Yen building photo with blue sky

The second phase of Pennington's Building for the Future campaign was the construction of a new humanities building in the heart of campus.
Providing a richer education

We want Pennington students to understand the world, to learn the origin of conflicts, to know how to build peace, and to develop good judgment. You can’t accomplish those goals with an educational model that isolates each subject in its own silo.

Today, a real education in the Humanities calls for working closely and collaboratively. Literature teachers next to historians, next to world languages instructors. The new Kenneth Kai Tai Yen Humanities Building, which opened in January 2016, allows us to take a multidisciplinary approach to teaching, in an environment that is open physically as well as intellectually.

Creating a new beacon

The Kenneth Kai Tai Yen Humanities Building provides 25,000 square feet of new classroom, faculty, and office space in three stories, with expansion potential to accommodate future programs. The architects did an exceptional job of designing rooms that are flooded with natural light throughout the year. A two-story atrium and floor-to-ceiling windows at ground level open and illuminate the building.
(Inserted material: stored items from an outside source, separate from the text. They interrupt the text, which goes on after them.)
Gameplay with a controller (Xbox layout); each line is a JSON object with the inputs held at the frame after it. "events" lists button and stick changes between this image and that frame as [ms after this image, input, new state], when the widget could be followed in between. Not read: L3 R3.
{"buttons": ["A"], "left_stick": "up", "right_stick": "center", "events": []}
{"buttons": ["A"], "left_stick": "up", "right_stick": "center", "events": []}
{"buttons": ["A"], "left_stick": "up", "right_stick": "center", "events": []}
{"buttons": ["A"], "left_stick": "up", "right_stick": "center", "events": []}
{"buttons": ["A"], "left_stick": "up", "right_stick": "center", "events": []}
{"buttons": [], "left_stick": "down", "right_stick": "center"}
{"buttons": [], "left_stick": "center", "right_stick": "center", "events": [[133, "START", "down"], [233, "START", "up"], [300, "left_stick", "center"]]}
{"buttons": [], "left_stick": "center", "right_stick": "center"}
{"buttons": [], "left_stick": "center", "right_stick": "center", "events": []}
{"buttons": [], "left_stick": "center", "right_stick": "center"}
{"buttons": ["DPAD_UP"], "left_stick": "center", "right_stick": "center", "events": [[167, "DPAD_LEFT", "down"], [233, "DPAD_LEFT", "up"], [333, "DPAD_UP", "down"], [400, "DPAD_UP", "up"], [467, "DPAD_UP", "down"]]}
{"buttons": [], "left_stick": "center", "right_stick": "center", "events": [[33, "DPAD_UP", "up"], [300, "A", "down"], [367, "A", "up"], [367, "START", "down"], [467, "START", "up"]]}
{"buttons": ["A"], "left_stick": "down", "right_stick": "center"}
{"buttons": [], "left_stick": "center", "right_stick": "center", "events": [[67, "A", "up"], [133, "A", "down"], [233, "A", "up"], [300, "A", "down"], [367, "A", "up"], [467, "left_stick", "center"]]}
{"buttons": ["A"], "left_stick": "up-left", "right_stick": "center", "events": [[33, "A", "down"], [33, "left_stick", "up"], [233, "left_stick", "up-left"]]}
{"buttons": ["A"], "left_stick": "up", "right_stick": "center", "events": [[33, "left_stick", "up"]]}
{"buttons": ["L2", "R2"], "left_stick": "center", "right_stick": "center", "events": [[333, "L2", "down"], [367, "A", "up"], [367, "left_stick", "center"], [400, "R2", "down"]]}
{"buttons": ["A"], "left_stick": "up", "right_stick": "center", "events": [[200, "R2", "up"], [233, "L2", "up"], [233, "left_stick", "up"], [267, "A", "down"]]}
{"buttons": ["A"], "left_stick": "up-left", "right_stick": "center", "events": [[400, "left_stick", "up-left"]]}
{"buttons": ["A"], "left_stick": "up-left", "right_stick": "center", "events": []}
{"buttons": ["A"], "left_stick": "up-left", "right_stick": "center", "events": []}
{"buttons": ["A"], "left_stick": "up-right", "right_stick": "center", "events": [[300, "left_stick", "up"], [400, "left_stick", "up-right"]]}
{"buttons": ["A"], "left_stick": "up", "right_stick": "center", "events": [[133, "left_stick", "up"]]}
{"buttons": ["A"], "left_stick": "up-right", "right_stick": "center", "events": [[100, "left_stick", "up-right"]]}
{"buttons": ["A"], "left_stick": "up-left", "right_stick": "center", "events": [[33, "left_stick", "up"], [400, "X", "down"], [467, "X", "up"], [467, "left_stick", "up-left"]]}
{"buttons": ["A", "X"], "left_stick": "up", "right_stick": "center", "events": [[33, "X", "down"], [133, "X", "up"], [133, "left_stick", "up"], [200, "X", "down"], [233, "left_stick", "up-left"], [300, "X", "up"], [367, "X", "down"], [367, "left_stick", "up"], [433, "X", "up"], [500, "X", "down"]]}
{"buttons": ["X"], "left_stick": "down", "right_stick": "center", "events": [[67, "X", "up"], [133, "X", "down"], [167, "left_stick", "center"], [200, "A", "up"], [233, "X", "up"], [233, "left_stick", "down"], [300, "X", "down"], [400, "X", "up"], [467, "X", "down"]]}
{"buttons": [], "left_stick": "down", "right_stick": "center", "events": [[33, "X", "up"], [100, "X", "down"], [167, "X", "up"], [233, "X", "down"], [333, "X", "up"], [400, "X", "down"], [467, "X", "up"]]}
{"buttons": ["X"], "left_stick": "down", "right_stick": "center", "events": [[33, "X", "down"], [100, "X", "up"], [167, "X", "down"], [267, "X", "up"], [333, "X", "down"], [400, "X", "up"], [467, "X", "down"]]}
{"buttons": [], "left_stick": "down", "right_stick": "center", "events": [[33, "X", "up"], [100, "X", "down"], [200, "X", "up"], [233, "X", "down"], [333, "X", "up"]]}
The Kenneth Kai Tai Yen Humanities Building is one of the most inviting learning spaces on campus.

A two-story atrium, named the Joseph L. and Marion M. Wesley Forum, offers an impressive gathering space for larger meetings and performances. The offices of Global Studies and Community Service are found here, as well as the administration of the School’s renowned Edmund V. Cervone Center for Learning program.

With the Kenneth Kai Tai Yen Building, we are able to provide a richer learning experience, foster true collegiality, and better support collaborative activity. There is a huge social aspect to education; now we have space for more group projects.

This kind of cross-pollination creates an idea-intensive environment and more opportunities for engagement. The building’s open design facilitates students' working with each other and their teachers on projects of common interest. It also allows us to teach techniques for cooperative action and conflict resolution.

We are not exaggerating when we say that the new building has transformed the way the Humanities are taught at Pennington. And that’s not all. By concentrating Humanities in the new building we were then able to turn a renovated Stainton Hall into a true STEM (Science, Technology, Engineering, Mathematics) center and bring the same advantages of interdisciplinary, collaborative teaching to that component of Pennington’s curriculum as well. These learning spaces enable an approach to education that’s equal to the challenge of preparing students to succeed in a global society.